Task requirements:
From the records that follow, copy every line in which "tissue" appears.

Material to process:
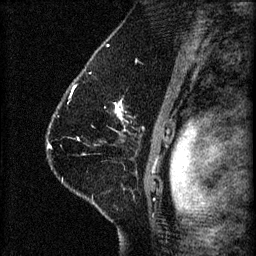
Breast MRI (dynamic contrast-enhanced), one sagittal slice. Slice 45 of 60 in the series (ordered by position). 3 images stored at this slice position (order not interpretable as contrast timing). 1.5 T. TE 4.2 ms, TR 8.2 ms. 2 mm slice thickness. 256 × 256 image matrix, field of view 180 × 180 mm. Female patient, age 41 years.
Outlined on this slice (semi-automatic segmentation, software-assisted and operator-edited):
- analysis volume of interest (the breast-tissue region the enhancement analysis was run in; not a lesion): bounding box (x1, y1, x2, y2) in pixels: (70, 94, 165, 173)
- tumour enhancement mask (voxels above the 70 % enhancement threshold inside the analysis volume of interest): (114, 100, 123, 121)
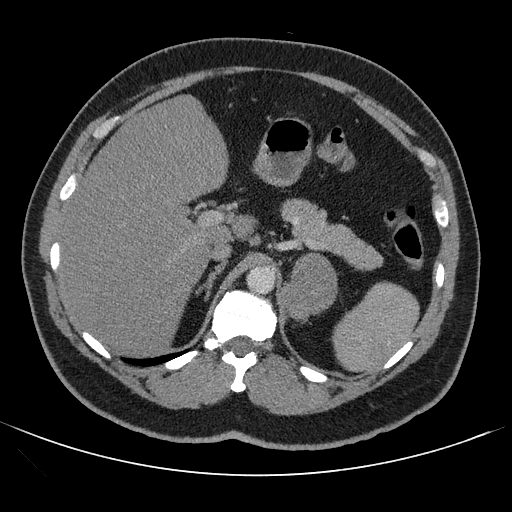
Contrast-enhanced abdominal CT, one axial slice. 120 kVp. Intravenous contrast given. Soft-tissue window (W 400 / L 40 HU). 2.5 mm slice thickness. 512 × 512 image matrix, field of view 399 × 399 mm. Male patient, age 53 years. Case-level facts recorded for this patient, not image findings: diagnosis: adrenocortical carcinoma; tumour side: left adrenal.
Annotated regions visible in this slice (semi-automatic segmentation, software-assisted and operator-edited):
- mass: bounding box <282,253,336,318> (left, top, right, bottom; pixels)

Reply to the exercise:
- analysis volume of interest (the breast-tissue region the enhancement analysis was run in; not a lesion): bounding box (x1, y1, x2, y2) in pixels: (70, 94, 165, 173)
Contrast-enhanced abdominal CT, one axial slice. 120 kVp. Intravenous contrast given. Soft-tissue window (W 400 / L 40 HU). 2.5 mm slice thickness. 512 × 512 image matrix, field of view 399 × 399 mm. Male patient, age 53 years. Case-level facts recorded for this patient, not image findings: diagnosis: adrenocortical carcinoma; tumour side: left adrenal.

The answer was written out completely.